● Aim of the exercise
Answer these questions from the Oracle asynchronous I/O text, one per line:
1. Which ldd command does the text give for checking whether the oracle executable is linked with libaio?
2. Which directory does the text change to before running the make commands?
3. According to the last line, what does the oracle executable being linked not mean?

REASON
1. You can get significant performance in I/O operations on DB
To verify ASYNCH
To verify whether the oracle executable ($ORACLE_HOME/bin/oracle) was linked with asynchronous I/O, run
In the following example, oracle is linked with asynchronous I/O, otherwise you get nothing.
ldd $ORACLE_HOME/bin/oracle | grep libaio
libaio.so.1 => /usr/lib64/libaio.so.1 (0x0000002a96ef7000)
nm $ORACLE_HOME/bin/oracle | grep io_getevent
w io_getevents@@LIBAIO_0.4
Link ASYNCH to oracle, if it is not linked
shutdown all
cd $ORACLE_HOME/rdbms/lib
make -f ins_rdbms.mk async_on
make -f ins_rdbms.mk ioracle
startup
Even if oracle is linked it doesn’t mean your ASYNCH is ON.

● Data
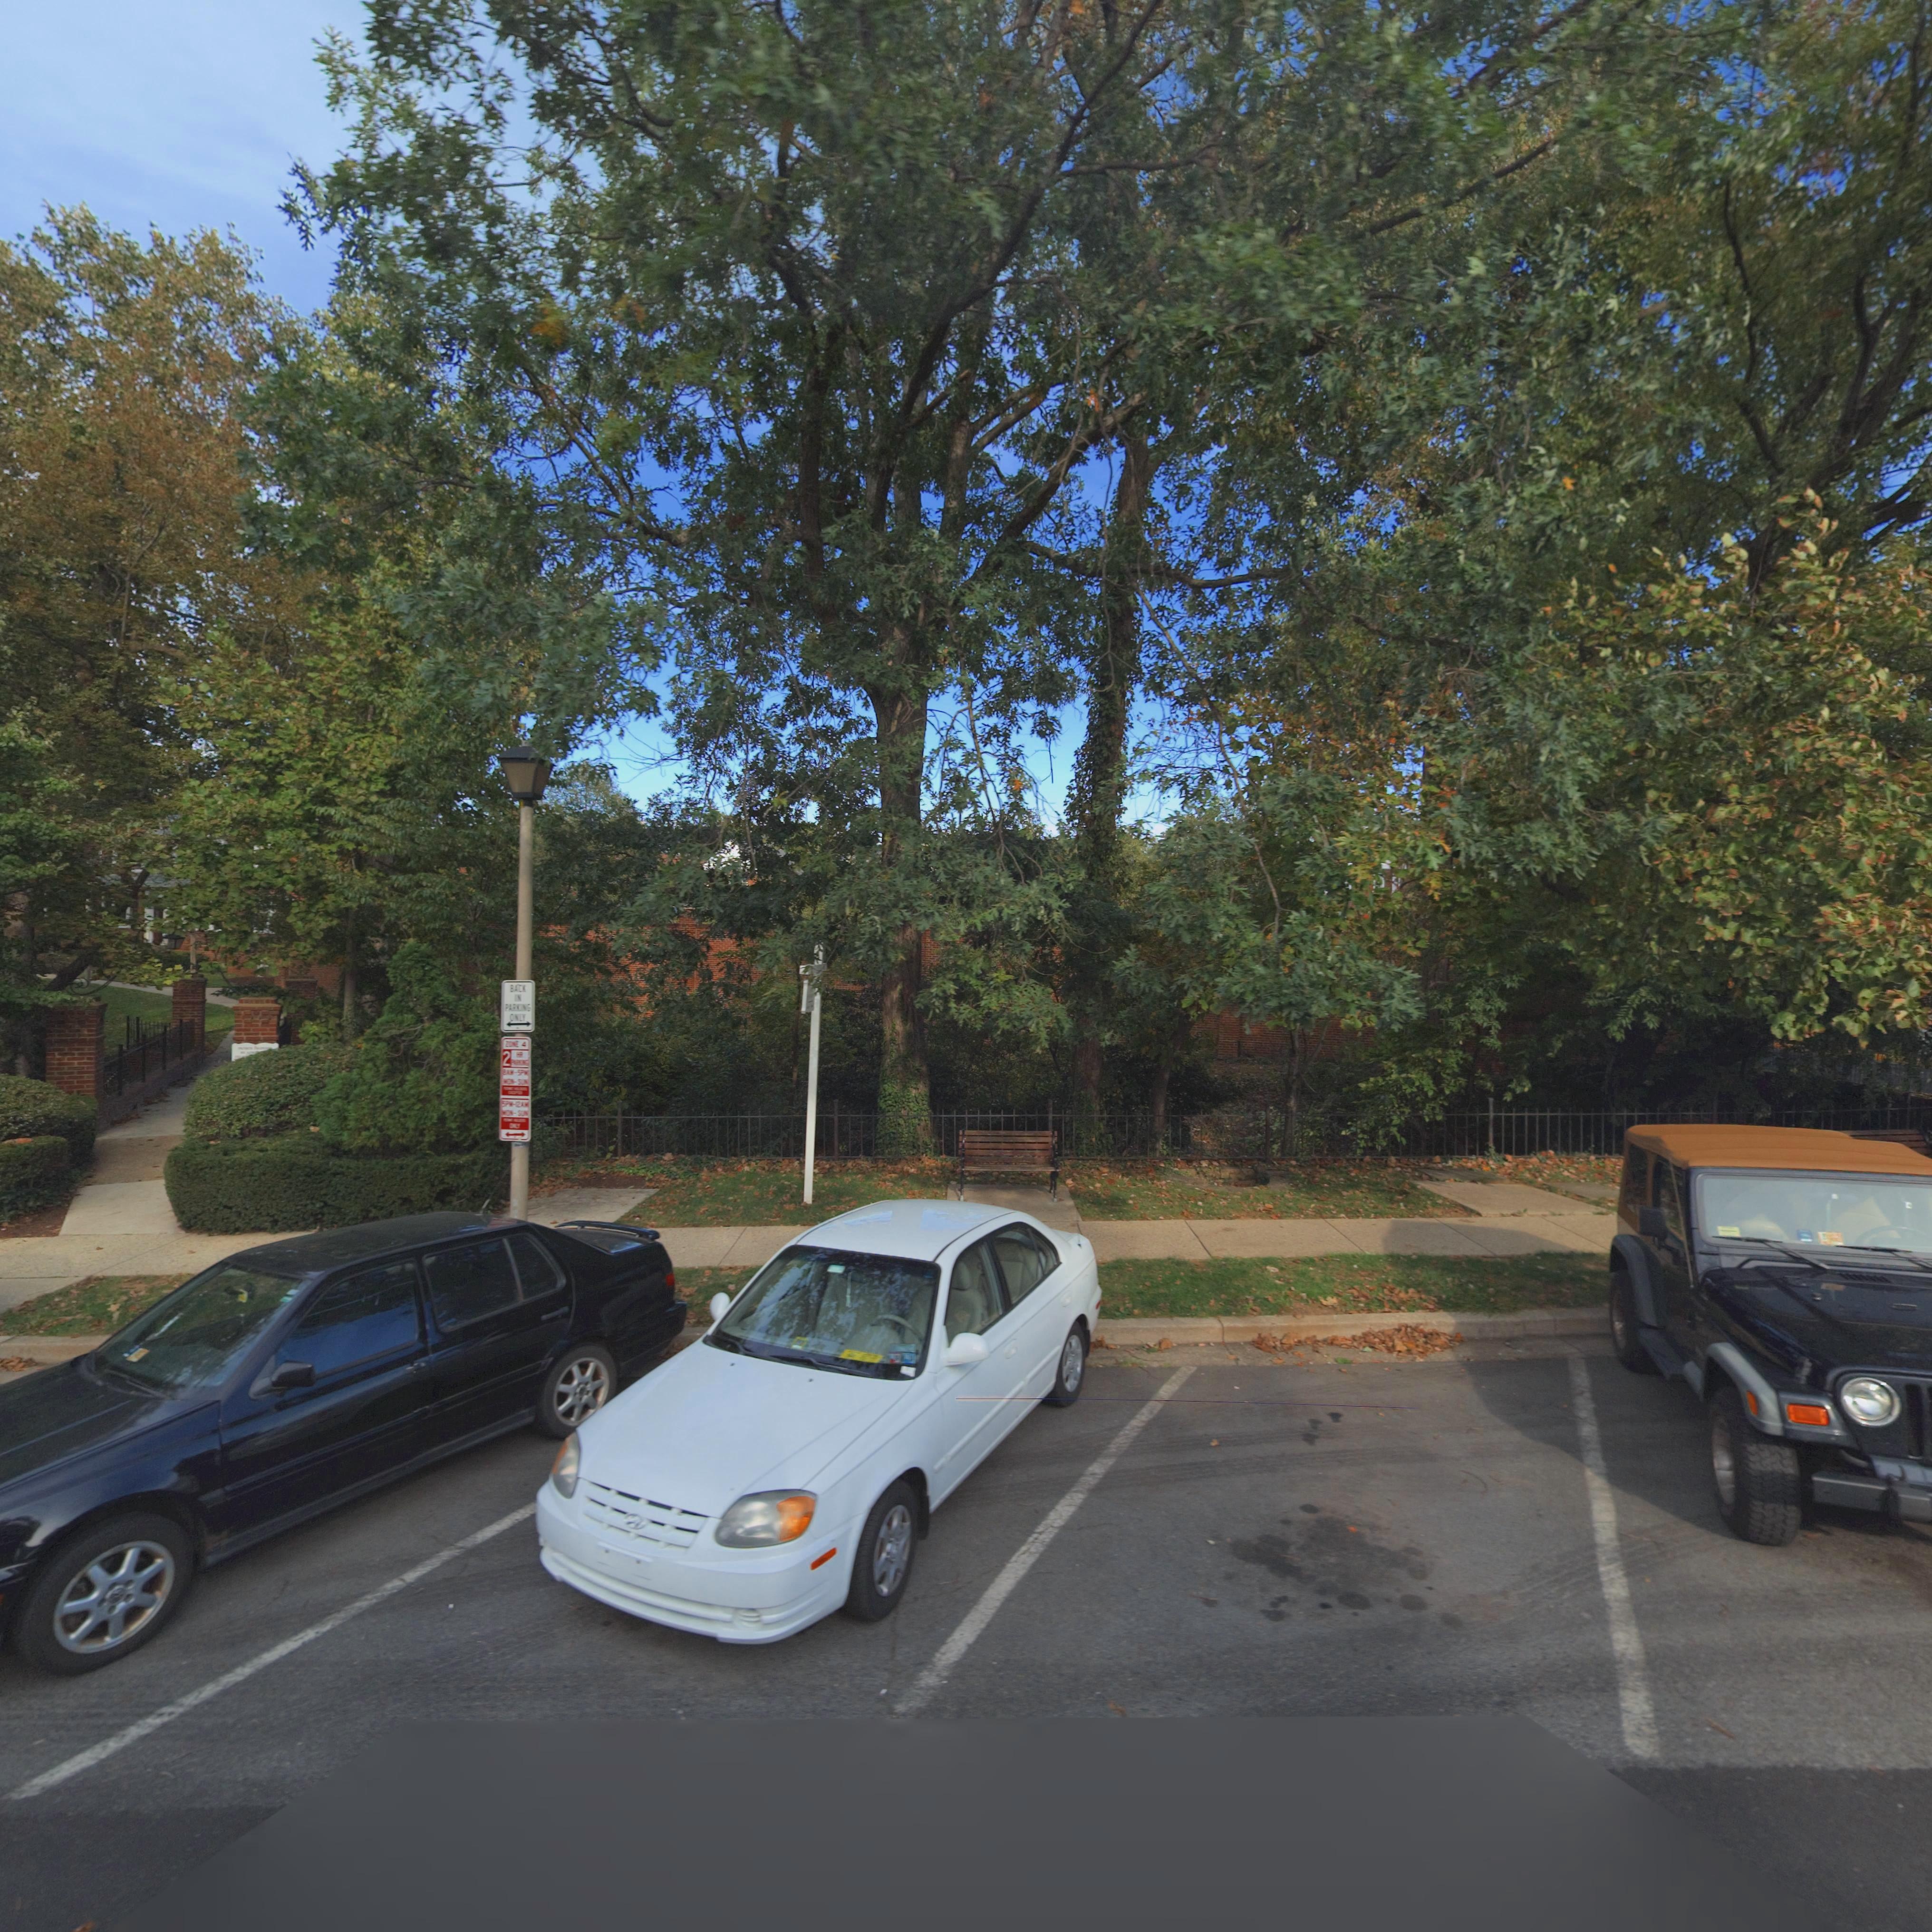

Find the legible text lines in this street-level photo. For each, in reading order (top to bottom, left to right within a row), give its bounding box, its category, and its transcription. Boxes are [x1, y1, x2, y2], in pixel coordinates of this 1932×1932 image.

[509, 984, 526, 993] None: BACK
[514, 994, 522, 1002] None: IN
[504, 1004, 531, 1012] None: PARKING
[509, 1013, 527, 1022] None: ONLY
[505, 1041, 526, 1047] None: ZONE 4
[502, 1050, 511, 1066] None: 2
[502, 1069, 529, 1076] None: 8AM-5PM
[502, 1078, 529, 1085] None: MON-SUN
[502, 1100, 529, 1108] None: 5PM-12AM
[500, 1109, 529, 1117] None: MON-SUN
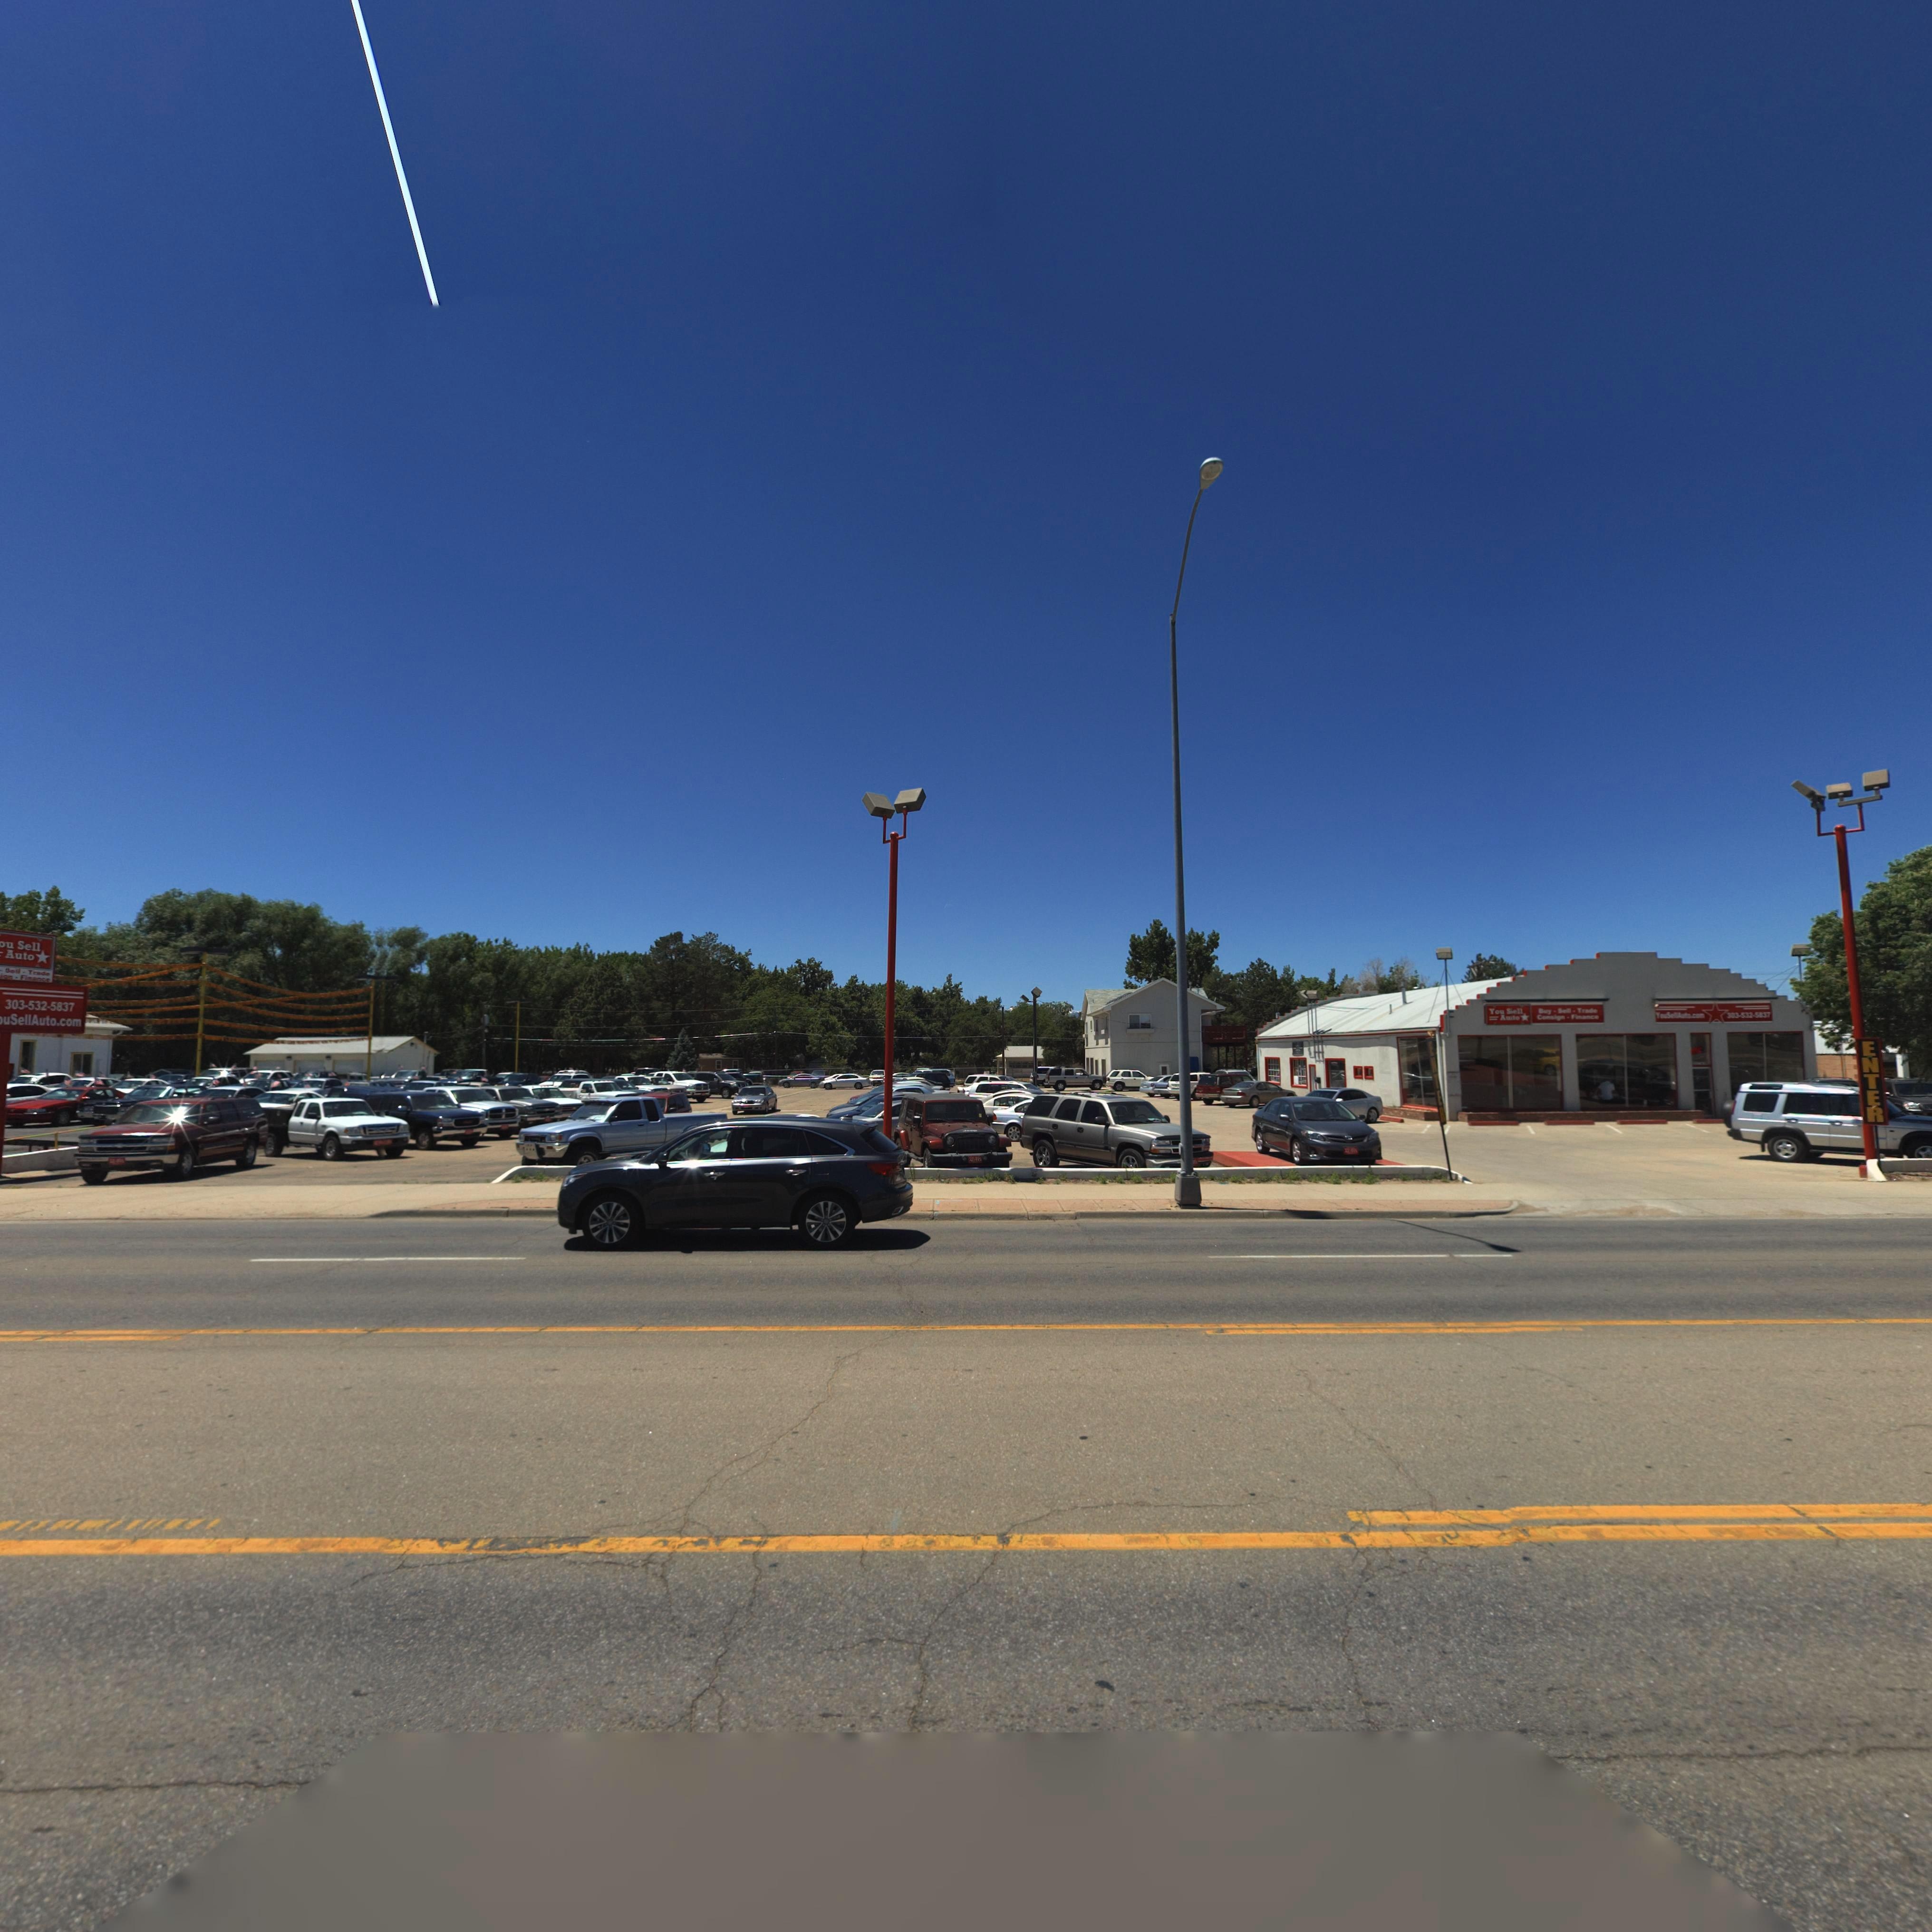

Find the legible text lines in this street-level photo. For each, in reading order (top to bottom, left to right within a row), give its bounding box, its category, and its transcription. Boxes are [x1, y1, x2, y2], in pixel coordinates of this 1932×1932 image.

● Answer to this task
1. ldd $ORACLE_HOME/bin/oracle | grep libaio
2. $ORACLE_HOME/rdbms/lib
3. It doesn't mean ASYNCH is ON.